Work instruction —
Put the lines from the one containing "brunch, featuring dishes from his restaurant." through the one containing "Beans, Spiced Tomato Sauce, Corn Tortilla and" into a JSON list of strings, one string per line, with both end lines included and blank lines omitted.

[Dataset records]
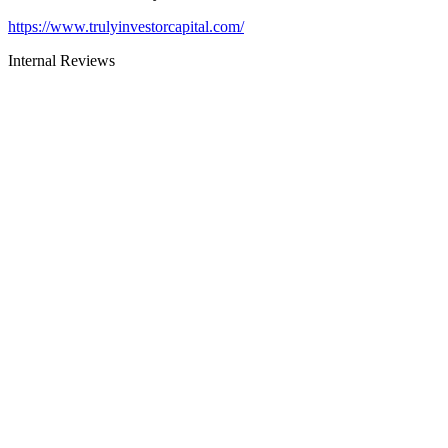
https://www.trulyinvestorcapital.com/
Internal Reviews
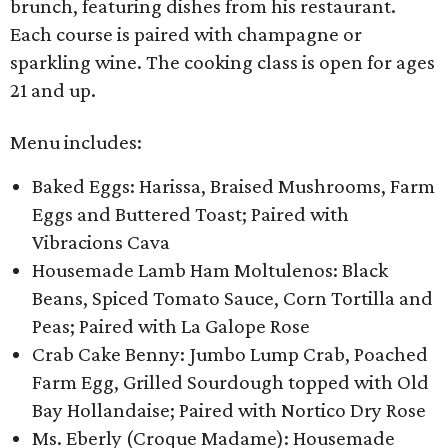
brunch, featuring dishes from his restaurant.
Each course is paired with champagne or
sparkling wine. The cooking class is open for ages
21 and up.
Menu includes:
Baked Eggs: Harissa, Braised Mushrooms, Farm
Eggs and Buttered Toast; Paired with
Vibracions Cava
Housemade Lamb Ham Moltulenos: Black
Beans, Spiced Tomato Sauce, Corn Tortilla and
Peas; Paired with La Galope Rose
Crab Cake Benny: Jumbo Lump Crab, Poached
Farm Egg, Grilled Sourdough topped with Old
Bay Hollandaise; Paired with Nortico Dry Rose
Ms. Eberly (Croque Madame): Housemade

Answer to the exercise —
[
  "brunch, featuring dishes from his restaurant.",
  "Each course is paired with champagne or",
  "sparkling wine. The cooking class is open for ages",
  "21 and up.",
  "Menu includes:",
  "Baked Eggs: Harissa, Braised Mushrooms, Farm",
  "Eggs and Buttered Toast; Paired with",
  "Vibracions Cava",
  "Housemade Lamb Ham Moltulenos: Black",
  "Beans, Spiced Tomato Sauce, Corn Tortilla and"
]